*** RAW DATA ***
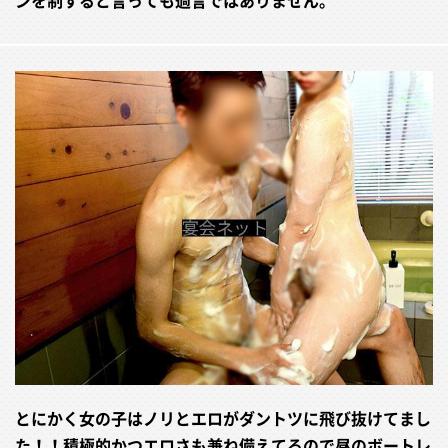
ンを制すると言っても過言ではありません。
とにかく女の子はノリとエロがダントツに飛び抜けてまし
た！！積極的かつエロさも兼ね備えてるので昼のボートレ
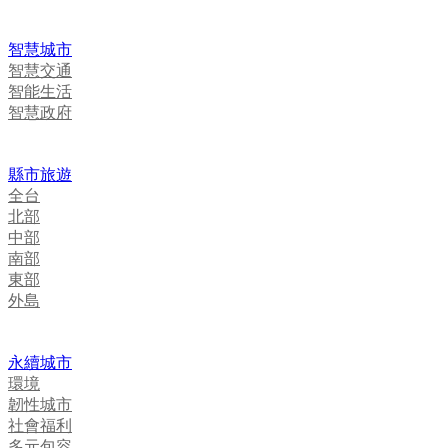
智慧城市
智慧交通
智能生活
智慧政府
縣市旅遊
全台
北部
中部
南部
東部
外島
永續城市
環境
韌性城市
社會福利
多元包容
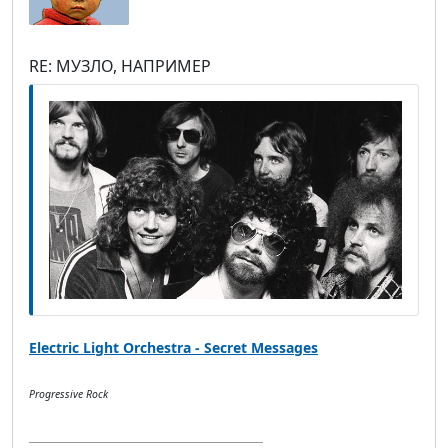
RE: МУЗЛО, НАПРИМЕР
Electric Light Orchestra - Secret Messages
Progressive Rock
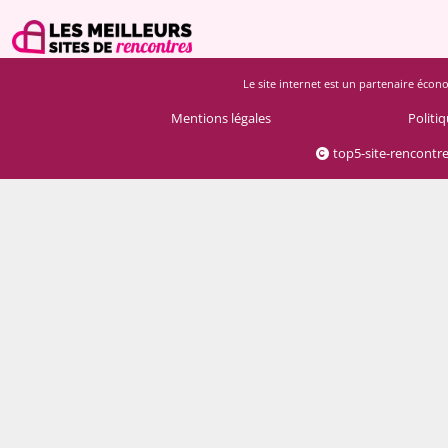
Le site internet est un partenaire écono
Mentions légales
Politiq
top5-site-rencontr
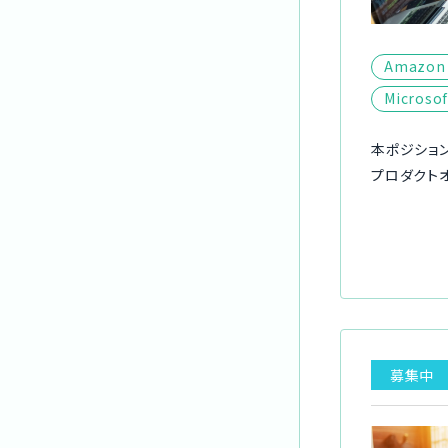
Amazon 
Microsof
本ポジショ
プロダクトオ
募集中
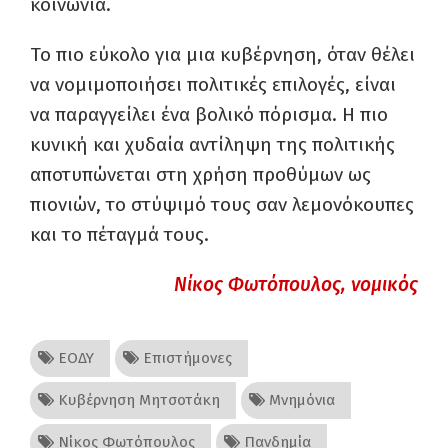
κοινωνία.
Το πιο εύκολο για μια κυβέρνηση, όταν θέλει
να νομιμοποιήσει πολιτικές επιλογές, είναι
να παραγγείλει ένα βολικό πόρισμα. Η πιο
κυνική και χυδαία αντίληψη της πολιτικής
αποτυπώνεται στη χρήση προθύμων ως
πιονιών, το στύψιμό τους σαν λεμονόκουπες
και το πέταγμά τους.
Νίκος Φωτόπουλος, νομικός
ΕΟΔΥ
Επιστήμονες
Κυβέρνηση Μητσοτάκη
Μνημόνια
Νίκος Φωτόπουλος
Πανδημία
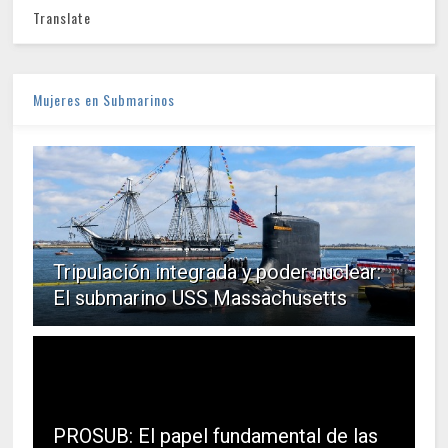
Translate
Mujeres en Submarinos
Tripulación integrada y poder nuclear:
El submarino USS Massachusetts
PROSUB: El papel fundamental de las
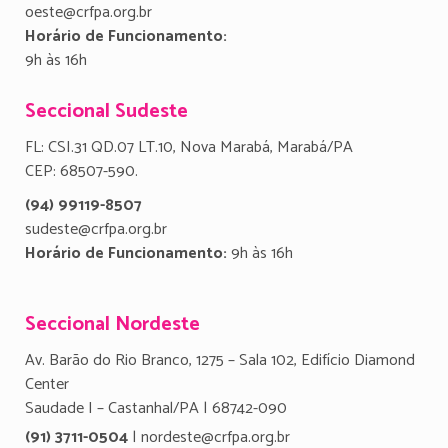
oeste@crfpa.org.br
Horário de Funcionamento:
9h às 16h
Seccional Sudeste
FL: CSI.31 QD.07 LT.10, Nova Marabá, Marabá/PA
CEP: 68507-590.
(94) 99119-8507
sudeste@crfpa.org.br
Horário de Funcionamento:
9h às 16h
Seccional Nordeste
Av. Barão do Rio Branco, 1275 – Sala 102, Edifício Diamond
Center
Saudade I – Castanhal/PA | 68742-090
(91) 3711-0504
| nordeste@crfpa.org.br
*** End of RAW DATA ***
* _ACTIVITY_
Transcribe, without alteration, each line from the one with "Progressive Rock" through the last line of the data; no pictures belong in the copy.

* _REPLY_
Progressive Rock
Le site internet est un partenaire écono
Mentions légales
Politiq
top5-site-rencontr
Amazon 
Microsof
本ポジショ
プロダクトオ
募集中
κοινωνία.
Το πιο εύκολο για μια κυβέρνηση, όταν θέλει
να νομιμοποιήσει πολιτικές επιλογές, είναι
να παραγγείλει ένα βολικό πόρισμα. Η πιο
κυνική και χυδαία αντίληψη της πολιτικής
αποτυπώνεται στη χρήση προθύμων ως
πιονιών, το στύψιμό τους σαν λεμονόκουπες
και το πέταγμά τους.
Νίκος Φωτόπουλος, νομικός
ΕΟΔΥ
Επιστήμονες
Κυβέρνηση Μητσοτάκη
Μνημόνια
Νίκος Φωτόπουλος
Πανδημία
Translate
Mujeres en Submarinos
Tripulación integrada y poder nuclear:
El submarino USS Massachusetts
PROSUB: El papel fundamental de las
oeste@crfpa.org.br
Horário de Funcionamento:
9h às 16h
Seccional Sudeste
FL: CSI.31 QD.07 LT.10, Nova Marabá, Marabá/PA
CEP: 68507-590.
(94) 99119-8507
sudeste@crfpa.org.br
Horário de Funcionamento:
9h às 16h
Seccional Nordeste
Av. Barão do Rio Branco, 1275 – Sala 102, Edifício Diamond
Center
Saudade I – Castanhal/PA | 68742-090
(91) 3711-0504
| nordeste@crfpa.org.br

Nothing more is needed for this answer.